Yes. Non-const transforms into const no problem.


Andrei
March 20, 2007
Andrei Alexandrescu (See Website For Email) wrote:
> Don Clugston wrote:
>> Assuming that 'invariant' = really constant, 'const' = C++ pseudo-const...
> 
> Yah.
> 
>> It's better than super const. However:
>> (1) I would want to go through all my existing D code and change 100% of my usages of 'const' to 'invariant'.
> 
> Great to hear that!

Sorry, I didn't explain myself very well. I meant that this proposal breaks 100% of all existing D uses of const.

 >> (3) I concede the problem of association with 'readonly' and ROM. But
>> the association between 'const' and 'constant' is pretty strong.
> 
> I think there's universal agreement that you can't express tersely the two notions "const-as-in-C++" and "const-as-in-we-really-mean-it". Probably it's best to just go with two terms and move on.

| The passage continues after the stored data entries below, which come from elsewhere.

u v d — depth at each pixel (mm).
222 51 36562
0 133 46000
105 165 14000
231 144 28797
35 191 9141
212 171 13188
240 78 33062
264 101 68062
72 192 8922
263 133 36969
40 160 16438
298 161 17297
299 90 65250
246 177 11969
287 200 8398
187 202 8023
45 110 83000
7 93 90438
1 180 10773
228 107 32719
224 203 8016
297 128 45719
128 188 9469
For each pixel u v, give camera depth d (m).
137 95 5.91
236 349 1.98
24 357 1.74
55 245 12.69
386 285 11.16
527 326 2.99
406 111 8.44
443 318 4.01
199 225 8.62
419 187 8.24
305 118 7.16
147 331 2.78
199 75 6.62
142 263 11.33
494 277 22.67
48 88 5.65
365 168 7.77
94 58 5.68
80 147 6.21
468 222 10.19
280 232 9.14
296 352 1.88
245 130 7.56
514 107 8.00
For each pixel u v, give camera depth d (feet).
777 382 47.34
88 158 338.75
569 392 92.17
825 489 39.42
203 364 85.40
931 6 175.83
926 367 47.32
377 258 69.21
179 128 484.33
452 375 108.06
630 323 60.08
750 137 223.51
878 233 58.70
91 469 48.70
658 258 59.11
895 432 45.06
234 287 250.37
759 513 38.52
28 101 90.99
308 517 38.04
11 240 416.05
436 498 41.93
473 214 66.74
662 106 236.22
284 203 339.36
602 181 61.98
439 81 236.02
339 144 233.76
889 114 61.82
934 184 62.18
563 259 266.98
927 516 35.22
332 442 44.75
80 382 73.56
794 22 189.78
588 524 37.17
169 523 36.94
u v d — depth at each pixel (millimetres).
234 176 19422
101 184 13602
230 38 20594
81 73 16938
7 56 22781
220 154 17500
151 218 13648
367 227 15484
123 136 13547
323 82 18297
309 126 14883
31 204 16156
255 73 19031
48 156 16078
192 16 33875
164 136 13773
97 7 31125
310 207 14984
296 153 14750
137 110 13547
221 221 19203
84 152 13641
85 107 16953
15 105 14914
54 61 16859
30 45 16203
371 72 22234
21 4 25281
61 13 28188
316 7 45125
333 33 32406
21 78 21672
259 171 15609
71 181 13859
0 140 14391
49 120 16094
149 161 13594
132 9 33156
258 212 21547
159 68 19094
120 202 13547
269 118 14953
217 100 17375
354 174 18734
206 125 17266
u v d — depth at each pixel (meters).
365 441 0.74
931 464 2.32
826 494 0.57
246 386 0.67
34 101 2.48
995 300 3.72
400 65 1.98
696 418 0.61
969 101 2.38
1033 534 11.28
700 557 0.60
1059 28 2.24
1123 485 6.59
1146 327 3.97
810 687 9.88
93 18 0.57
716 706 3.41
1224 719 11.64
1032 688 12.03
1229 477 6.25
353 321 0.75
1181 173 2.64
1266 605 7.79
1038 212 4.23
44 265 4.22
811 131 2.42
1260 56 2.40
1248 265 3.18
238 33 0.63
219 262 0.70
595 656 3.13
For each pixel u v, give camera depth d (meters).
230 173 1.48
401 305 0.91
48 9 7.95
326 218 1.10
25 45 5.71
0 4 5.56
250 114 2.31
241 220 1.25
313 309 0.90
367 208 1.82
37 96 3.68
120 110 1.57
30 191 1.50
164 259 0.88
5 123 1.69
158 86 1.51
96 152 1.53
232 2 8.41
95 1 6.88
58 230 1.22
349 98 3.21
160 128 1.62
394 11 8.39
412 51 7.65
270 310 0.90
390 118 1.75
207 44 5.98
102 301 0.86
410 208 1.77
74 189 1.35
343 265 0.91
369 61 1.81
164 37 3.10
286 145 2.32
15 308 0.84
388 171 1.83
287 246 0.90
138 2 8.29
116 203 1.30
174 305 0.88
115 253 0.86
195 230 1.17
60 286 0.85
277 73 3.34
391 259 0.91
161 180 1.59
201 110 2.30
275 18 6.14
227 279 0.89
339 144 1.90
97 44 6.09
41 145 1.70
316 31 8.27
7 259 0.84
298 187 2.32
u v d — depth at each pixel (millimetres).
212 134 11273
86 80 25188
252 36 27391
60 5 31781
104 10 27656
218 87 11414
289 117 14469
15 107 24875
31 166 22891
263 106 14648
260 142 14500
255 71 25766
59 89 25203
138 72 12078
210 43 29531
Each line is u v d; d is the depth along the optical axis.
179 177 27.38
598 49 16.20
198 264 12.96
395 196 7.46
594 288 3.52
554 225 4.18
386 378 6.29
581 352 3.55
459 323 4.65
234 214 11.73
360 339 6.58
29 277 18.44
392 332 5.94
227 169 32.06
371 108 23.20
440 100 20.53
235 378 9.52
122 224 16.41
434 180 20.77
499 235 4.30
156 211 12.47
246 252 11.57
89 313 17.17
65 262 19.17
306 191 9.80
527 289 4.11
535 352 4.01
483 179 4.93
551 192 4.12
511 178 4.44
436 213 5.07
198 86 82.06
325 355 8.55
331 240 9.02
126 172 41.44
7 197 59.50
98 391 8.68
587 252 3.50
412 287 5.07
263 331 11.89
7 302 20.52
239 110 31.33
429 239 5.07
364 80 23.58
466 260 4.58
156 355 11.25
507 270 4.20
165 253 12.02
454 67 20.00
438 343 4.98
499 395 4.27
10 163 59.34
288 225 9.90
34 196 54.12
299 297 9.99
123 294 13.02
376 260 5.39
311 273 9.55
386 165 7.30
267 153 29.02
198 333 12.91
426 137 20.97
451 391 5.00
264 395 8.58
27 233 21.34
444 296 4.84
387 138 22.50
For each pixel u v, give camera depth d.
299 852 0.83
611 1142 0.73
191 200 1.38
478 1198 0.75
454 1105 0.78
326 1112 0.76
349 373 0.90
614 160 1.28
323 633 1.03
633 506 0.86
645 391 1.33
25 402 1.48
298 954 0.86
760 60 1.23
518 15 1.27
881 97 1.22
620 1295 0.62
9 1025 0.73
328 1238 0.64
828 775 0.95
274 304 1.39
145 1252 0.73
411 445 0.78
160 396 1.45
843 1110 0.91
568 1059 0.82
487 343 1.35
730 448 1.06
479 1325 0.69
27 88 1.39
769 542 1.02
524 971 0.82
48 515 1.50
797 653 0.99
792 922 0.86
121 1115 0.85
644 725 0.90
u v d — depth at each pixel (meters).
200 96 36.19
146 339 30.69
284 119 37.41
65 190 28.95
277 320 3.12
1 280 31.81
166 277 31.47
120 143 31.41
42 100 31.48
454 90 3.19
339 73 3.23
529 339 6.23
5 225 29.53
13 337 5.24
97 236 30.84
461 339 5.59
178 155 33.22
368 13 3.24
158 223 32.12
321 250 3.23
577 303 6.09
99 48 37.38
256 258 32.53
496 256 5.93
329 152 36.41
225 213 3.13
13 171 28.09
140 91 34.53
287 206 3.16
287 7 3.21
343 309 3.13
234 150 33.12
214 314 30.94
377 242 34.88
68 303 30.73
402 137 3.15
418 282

I completely agree with this. The gripe I have is that 'const' is a completely inappropriate term for 'const-as-in-C++'. It's a bizarre misnomer to use 'const' to mean "don't touch". The only benefit (albeit a considerable one) of this nomenclature is compatibility with C++ nomenclature, especially the term "const correctness".
D currently has a 'const' which actually means "constant", it seems dreadful to exchange that for a clearly inferior "don't touch" meaning.
I'm concerned that you may have spent so much time in C++ that you've become accustomed to "const" == "don't touch"; all of my previous posts have been arguing that this is a grossly unnatural association.

It is possible that the C++ misnomer is so entrenched that D needs to perpetuate it, even at the expense of breaking all existing D code that uses 'const'.

But then this really surprises me:

> final int a = 2;
> 
> void f(final int b)
> {
> }
> The choice of "final" in the second case prevents f from changing its argument,
> and it's the free will choice of f's author. The "final" does not
> influence f's signature or how other people use it.
> It's just constraining f's implementation.

because it seems that that we still have 'const' surprises for C++ refugees.